# STATED EXERCISE
Rewrite the part of the records that opens with the line containing "order: Poales" and closes with the last line of the records, switching "scientific name" to "binomial name" and keeping everything else the same. Leave the pictures out of your answer.

# RECORDS FOR THIS TASK
---
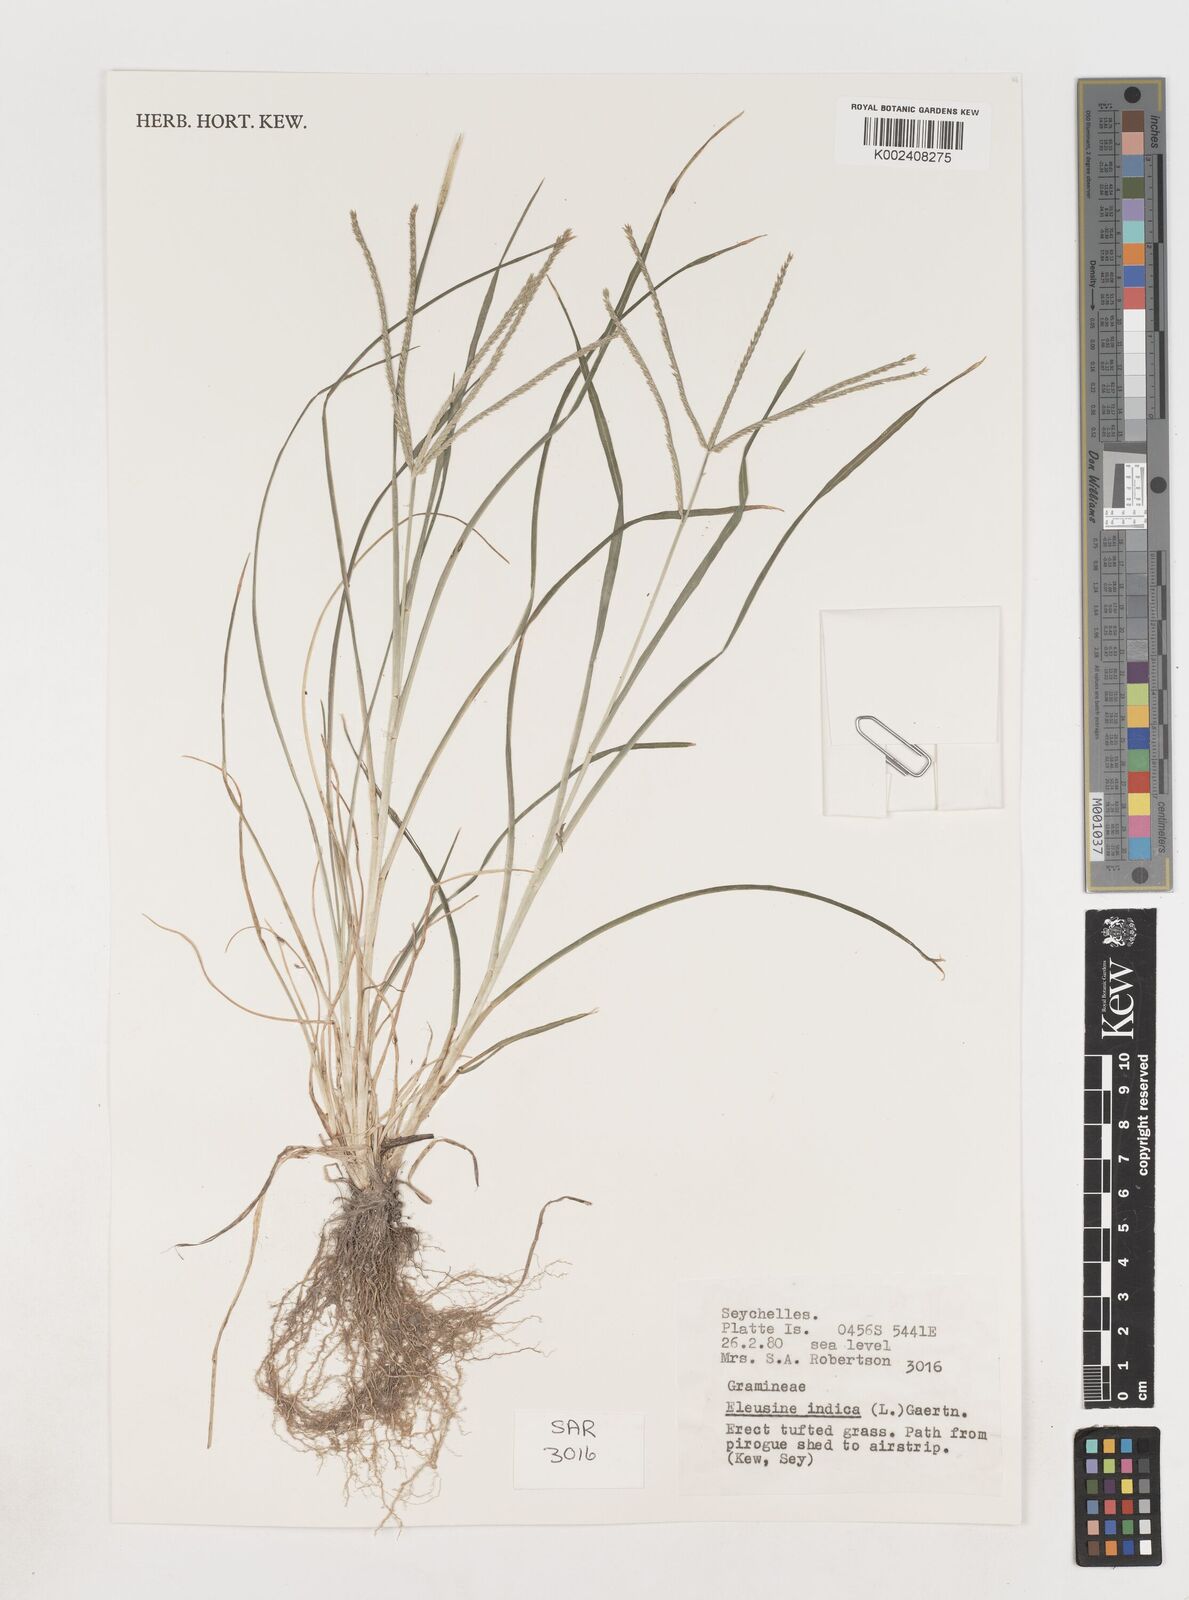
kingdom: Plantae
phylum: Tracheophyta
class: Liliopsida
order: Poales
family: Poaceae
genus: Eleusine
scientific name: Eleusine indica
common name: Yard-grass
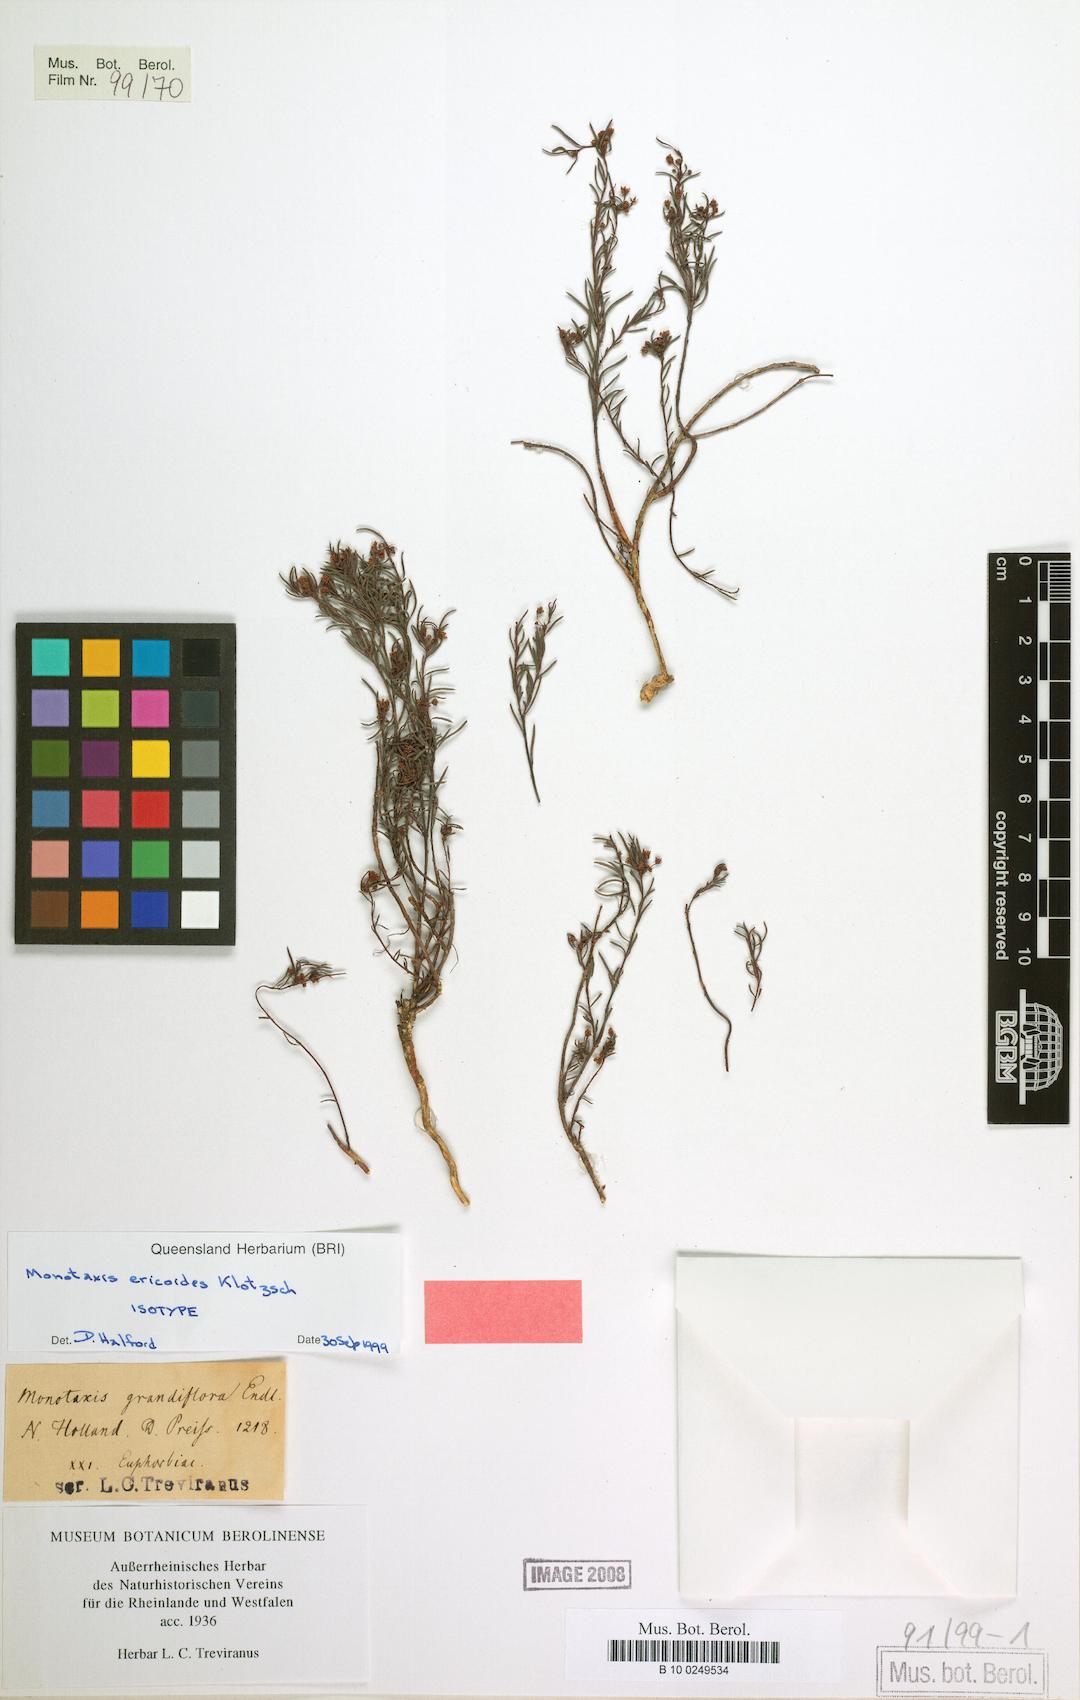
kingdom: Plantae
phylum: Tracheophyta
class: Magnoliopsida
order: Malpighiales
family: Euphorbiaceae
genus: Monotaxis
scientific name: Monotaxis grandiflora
---
# TASK SOLUTION
order: Poales
family: Poaceae
genus: Eleusine
binomial name: Eleusine indica
common name: Yard-grass
kingdom: Plantae
phylum: Tracheophyta
class: Magnoliopsida
order: Malpighiales
family: Euphorbiaceae
genus: Monotaxis
binomial name: Monotaxis grandiflora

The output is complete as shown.